Gdy chuj twój mądrze i z perfidią jebie,

Zawsze się cipka do niego przywiąże

I choć przypadkiem przy tym zajdzie w ciążę,

Jednak wspaniałych wciąż pomna chędożeń

Nie będzie płakać: Ach, ze mną się ożeń!

Jak czynią panny, gdy je rozprawiczy

Głupi mężczyzna, lecz ci swojej piczy

Użyczać będzie ciągle, bez ustanku,

Choćby twą miała zostać utrzymanką!

O! nie tak łatwo obchodzić się z piczą,

Niełatwo zdobyć ją, choć zasadniczo

Każdą poteczkę jednak można zdobyć.

Tylko... znać trzeba przeróżne sposoby!

Więc jeśli gust masz ku nietkniętej szparce

Wsadzić kutasa młodej pensjonarce,

By ją na fale życia popchnac szersze,

Musisz na sztuki ją brać czy na wiersze,

Lub jako malarz sławić wdzięki śliczne,

Wmawiać, że ciałko ma fotogeniczne,

Które do filmu, aż się całe prosi.

Niechaj przy tańcu czuje, jak się wznosi

Twój twardy kutas, gdy niby niechcąco

Wasze kolana splotą się i trącą.

Potem znów dużo o jej fotografii

Mów, że nikt w świecie lepiej nie potrafi

Oddać jej wdzięków wspaniałych na kliszy,

Że takie ciałko nie mroków i ciszy,

Lecz światła żąda i że bez zawodu

Mogłaby zostać gwiazdą Hollywoodu;

Gdyby swe światu ukazała piękno

W podziwie wszystkie narody uklękną.

Wtedy bądz pewny, żeś złamał jej serce,

Wnet się u ciebie zjawi w kawalerce

I po przedwstępnych słowach spyta skromnie

Ach... co też sobie pan pomyśli o mnie?

Wówczas już działać z tą skromną dziewczyną

Może za ciebie... gramofon i wino.

Do tanga śliczna muzyka ją skusi,

Przy czym ci kutas twardo sterczeć musi

Tak, aby czuła się jak pod sprężyną.

Potem całusów parę, potem wino,

Potem znów taniec, w którym cicho, skrycie

Podrażnij trochę niechcąco jej cyce,

To całą dłonią, to tylko palcami,

Nóżkę jej ściśniesz między kolanami;

Na dół prowadząc jej rączkę co w dłoni

Wciąż dzierżysz, nagle przytkniesz chuja do niej

I wtedy... nie rób nic już z tego sobie...
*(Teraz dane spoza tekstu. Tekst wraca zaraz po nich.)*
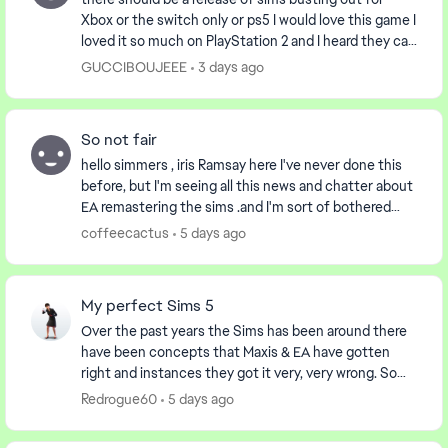
Xbox or the switch only or ps5 I would love this game I
loved it so much on PlayStation 2 and I heard they can
play on Xbox the first gen I was wonde...
GUCCIBOUJEEE
3 days ago
So not fair
hello simmers , iris Ramsay here I've never done this
before, but I'm seeing all this news and chatter about
EA remastering the sims .and I'm sort of bothered
about it..I'm 57 years young, and I've b...
coffeecactus
5 days ago
My perfect Sims 5
Over the past years the Sims has been around there
have been concepts that Maxis & EA have gotten
right and instances they got it very, very wrong. So
this post is about examples of things I would lo...
Redrogue60
5 days ago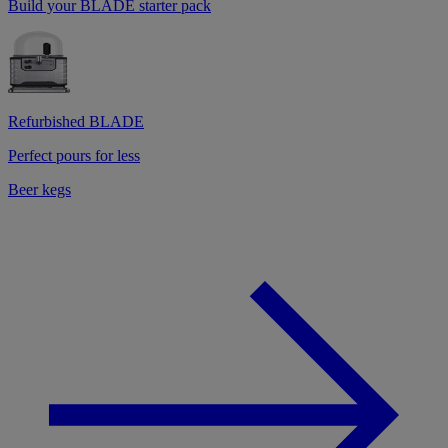
Build your BLADE starter pack
Refurbished BLADE
Perfect pours for less
Beer kegs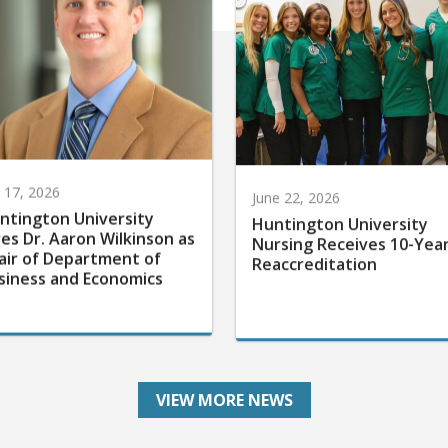
y 17, 2026
June 22, 2026
ntington University
Huntington University
res Dr. Aaron Wilkinson as
Nursing Receives 10-Yea
air of Department of
Reaccreditation
siness and Economics
VIEW MORE NEWS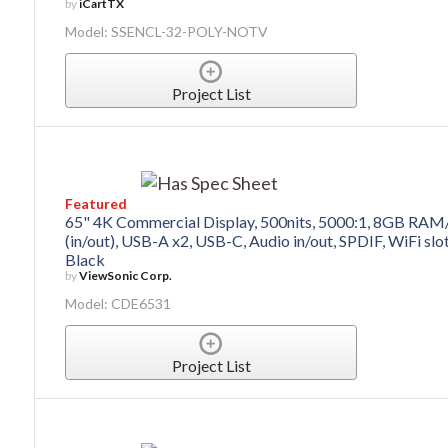
by
iCartTX
Model: SSENCL-32-POLY-NOTV
Project List
Featured
65" 4K Commercial Display, 500nits, 5000:1, 8GB RAM
(in/out), USB-A x2, USB-C, Audio in/out, SPDIF, WiFi sl
Black
by
ViewSonic Corp.
Model: CDE6531
Project List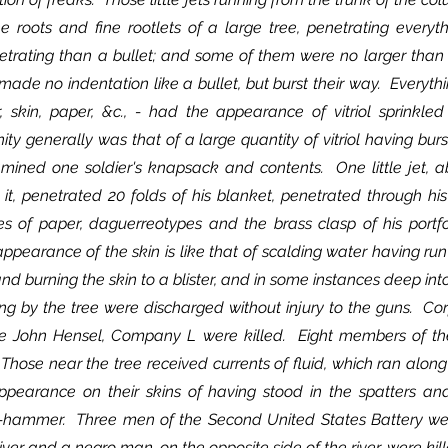
he roots and fine rootlets of a large tree, penetrating everyt
trating than a bullet; and some of them were no larger than a 
made no indentation like a bullet, but burst their way.  Everyth
ir, skin, paper, &c., - had the appearance of vitriol sprinkle
ty generally was that of a large quantity of vitriol having burs
amined one soldier's knapsack and contents.  One little jet, ab
t, penetrated 20 folds of his blanket, penetrated through his p
res of paper, daguerreotypes and the brass clasp of his portfo
pearance of the skin is like that of scalding water having run
 and burning the skin to a blister, and in some instances deep into
e John Hensel, Company L were killed.  Eight members of 
Those near the tree received currents of fluid, which ran along 
pearance on their skins of having stood in the spatters and 
p-hammer.  Three men of the Second United States Battery were
ver and a negro man, on the opposite side of the river, were kill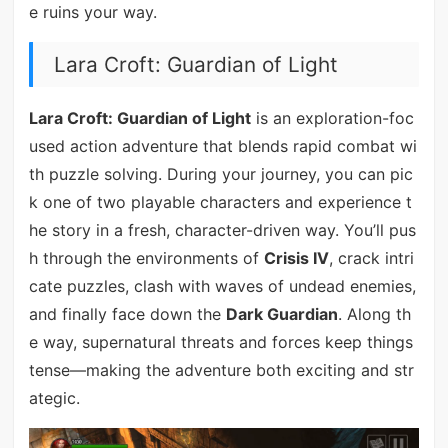
e ruins your way.
Lara Croft: Guardian of Light
Lara Croft: Guardian of Light
is an exploration-foc
used action adventure that blends rapid combat wi
th puzzle solving. During your journey, you can pic
k one of two playable characters and experience t
he story in a fresh, character-driven way. You’ll pus
h through the environments of
Crisis IV
, crack intri
cate puzzles, clash with waves of undead enemies,
and finally face down the
Dark Guardian
. Along th
e way, supernatural threats and forces keep things
tense—making the adventure both exciting and str
ategic.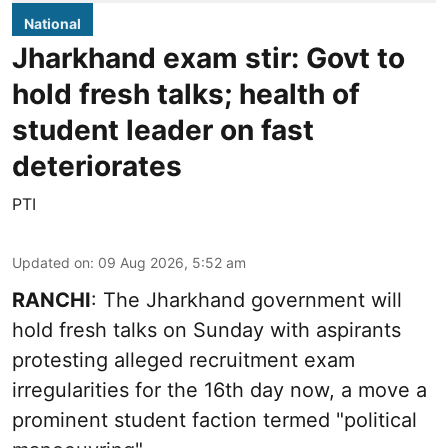
National
Jharkhand exam stir: Govt to
hold fresh talks; health of
student leader on fast
deteriorates
PTI
Updated on
:
09 Aug 2026, 5:52 am
RANCHI
: The Jharkhand government will
hold fresh talks on Sunday with aspirants
protesting alleged recruitment exam
irregularities for the 16th day now, a move a
prominent student faction termed "political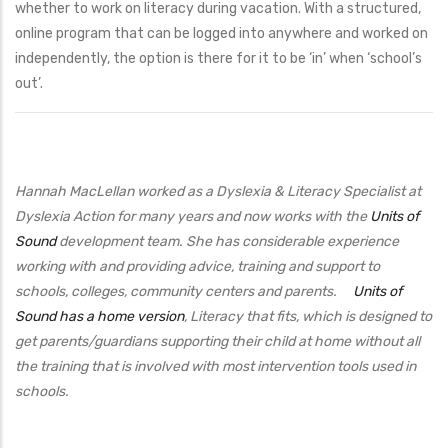
whether to work on literacy during vacation. With a structured,
online program that can be logged into anywhere and worked on
independently, the option is there for it to be ‘in’ when ‘school’s
out’.
Hannah MacLellan worked as a Dyslexia & Literacy Specialist at
Dyslexia Action for many years and now works with the
Units of
Sound
development team. She has considerable experience
working with and providing advice, training and support to
schools, colleges, community centers and parents.
Units of
Sound has a home version
, Literacy that fits, which is designed to
get parents/guardians supporting their child at home without all
the training that is involved with most intervention tools used in
schools.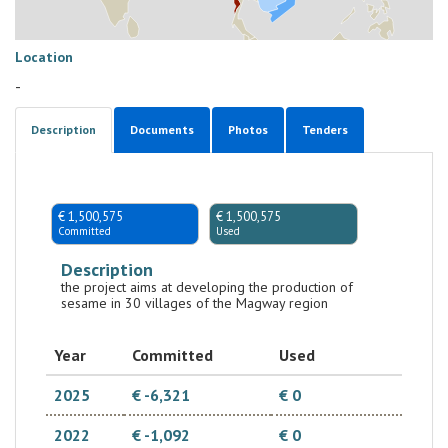
Location
-
Description
Documents
Photos
Tenders
€ 1,500,575
€ 1,500,575
Committed
Used
Description
the project aims at developing the production of
sesame in 30 villages of the Magway region
Year
Committed
Used
2025
€ -6,321
€ 0
2022
€ -1,092
€ 0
Zapyta ona A fe! Cóż pan robi?

I... trzymać będzie już kutasa w ręce,

Lub skromnie spuści oczęta dziewczęce,

I rączkę cofnie, by za moment mały

Niby przypadkiem, znowuż dotknąć pały.

Wtedy już możesz, odważnie i śmiało,

Choć delikatnie, rozebrać tę małą 

Choć już nie możesz powstrzymać swej pyty,

Co chwila wpadaj w szalone zachwyty

I mów jej Gdyby Srokowski cię mała

Zobaczył, zanim napisał Kult ciała, Kult

Byłby w wspanialsze słońce ubrał formy.

Tymczasem zdejmij dziewczęce reformy

I gdy ustami wśród drobnych utarczek

Podrażnisz szyjkę jej świeżą i karczek

Zdejmij koszulkę! Gdy ją w całej krasie

Nagości ujrzysz, pomyśl o kutasie!

Szelki rozepnij nieznacznie, by spodnie

Nie gniotły chuja, aby mógł wygodnie

Przez otworzone jednym szybkim gestem

Guziki, cipce zawołać: tu jestem.

Wtedy najczulsze szepcąc zdania,

Nie zostaw chwili do opamiętania

Lecz całuj, całuj ją całą jak wściekły,

By pocałunki paliły ją, piekły.

Usta i oczy, okolice brzuszka

Leciutko przy tym nadgryzaj jej uszka

Bo są kobiety, co dla tej pieszczoty

W ogień by poszły, w czasie tej roboty

Pomnij byś twardą i sterczącą pałką

Wciąż się katulał po jej nagim ciałku.

Potem, gdy cała będzie już jak wrzątek,

Ustami zbliżaj się do jej cycątek

I tu zatrzymaj się długo. Dokoła

Wędruj ustami, tak jak krąży pszczoła

Dokoła kwiatu, zanim jej użyczy

Kielich najsłodszej wspaniałej słodyczy.

Wszędzie zatrzymuj się na moment krótki,

Lecz gdy różowe wezmiesz w usta sutki

Pomnij, że one właśnie są kielichem

Dającym słodycz, więc w natchnieniu cichem

Ssij je namiętnie i długo, czasami

Najdelikatniej gryząc je zębami.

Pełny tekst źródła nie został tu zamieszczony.